═════ Fragmento seleccionado

Varias investigaciones propusieron explicaciones alternativas, entre ellas destacamos un estudio de la Universidad inglesa de Warwick, ya citado en estas páginas, que revela un fenómeno que se dio a conocer como Dark Contrasts, la paradoja de mayores tasas de suicidio en lugares con buena calidad de vida. El estudio postula que el sentimiento de fracaso en las personas, en lo material o en otras áreas, no depende de su situación en términos absolutos sino en relación a otras personas. Así, en países con grandes desigualdades de ingreso, de acceso a la educación o al trabajo de calidad, los más desafortunados valorarían su situación en comparación con los más beneficiados.

══════════

-- Instrucciones --
1. En el fragmento sobre las tasas de suicidio, ¿con qué nombre se dio a conocer el fenómeno que revela el estudio de la Universidad de Warwick?
2. Escribe una continuación del fragmento sobre las tasas de suicidio a partir de su última oración.

═════ Datos extraídos

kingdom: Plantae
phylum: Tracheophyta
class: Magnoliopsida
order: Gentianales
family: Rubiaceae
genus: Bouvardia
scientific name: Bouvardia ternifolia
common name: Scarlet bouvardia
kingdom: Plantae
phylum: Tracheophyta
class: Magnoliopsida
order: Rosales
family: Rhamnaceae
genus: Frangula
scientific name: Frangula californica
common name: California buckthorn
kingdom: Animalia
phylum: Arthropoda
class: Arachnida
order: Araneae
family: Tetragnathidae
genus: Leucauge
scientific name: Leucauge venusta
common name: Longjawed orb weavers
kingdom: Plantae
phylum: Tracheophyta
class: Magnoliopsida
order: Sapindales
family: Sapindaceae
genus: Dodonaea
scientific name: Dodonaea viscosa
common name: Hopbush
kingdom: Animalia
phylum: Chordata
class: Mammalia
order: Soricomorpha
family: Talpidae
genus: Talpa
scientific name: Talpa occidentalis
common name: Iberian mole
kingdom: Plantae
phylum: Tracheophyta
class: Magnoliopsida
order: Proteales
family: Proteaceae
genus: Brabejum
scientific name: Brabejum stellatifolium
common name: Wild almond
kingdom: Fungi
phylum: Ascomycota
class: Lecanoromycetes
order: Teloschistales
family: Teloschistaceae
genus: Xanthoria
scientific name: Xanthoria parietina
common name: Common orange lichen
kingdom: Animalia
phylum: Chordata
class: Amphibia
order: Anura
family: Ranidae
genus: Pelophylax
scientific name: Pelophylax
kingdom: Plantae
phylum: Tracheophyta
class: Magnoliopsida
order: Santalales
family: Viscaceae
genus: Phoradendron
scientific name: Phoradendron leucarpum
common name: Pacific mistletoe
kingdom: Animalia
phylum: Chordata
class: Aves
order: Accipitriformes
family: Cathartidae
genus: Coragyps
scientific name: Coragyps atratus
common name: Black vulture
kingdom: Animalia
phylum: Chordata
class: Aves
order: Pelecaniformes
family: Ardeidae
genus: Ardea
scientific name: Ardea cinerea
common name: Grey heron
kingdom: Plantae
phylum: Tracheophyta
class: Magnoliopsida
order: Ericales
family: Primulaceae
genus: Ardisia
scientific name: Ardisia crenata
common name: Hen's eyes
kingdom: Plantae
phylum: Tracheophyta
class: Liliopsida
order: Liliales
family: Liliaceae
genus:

══════════

-- Respuestas escritas --
1. Dark Contrasts.

2.
Esta mirada puede explicar mejor el sentimiento de fracaso como un fenómeno social en el que la desigualdad juega un papel importante y se correlaciona mejor con los datos sobre tasas de suicidio en diferentes países, pero aún quedan sin explicar las altas tasas de suicidio en algunos países con relativa igualdad de oportunidades como Rusia o Japón. Es como si hiciera falta un elemento más para entender el fenómeno. Y este elemento podría ser la diferente forma en que se valora el éxito en diferentes sociedades.


El éxito es un valor vigente en todas las culturas, en todas partes se premia de algún modo al que logra ciertas metas o se destaca en algo, es decir, todas las culturas son en alguna medida exitistas; pero el grado y la visibilidad con que esta faceta exitista se expresa varía mucho de una sociedad a otra. En países donde las personas exitosas son profusamente valoradas y en consecuencia los que no logran las metas impuestas son de algún modo dejados de lado o despreciados, las situaciones de desigualdad suelen ser mucho más visibles y más dolorosas para los más desafortunados. Lamentablemente, todas las sociedades modernas y especialmente los países más desarrollados parecieran ir en esa dirección.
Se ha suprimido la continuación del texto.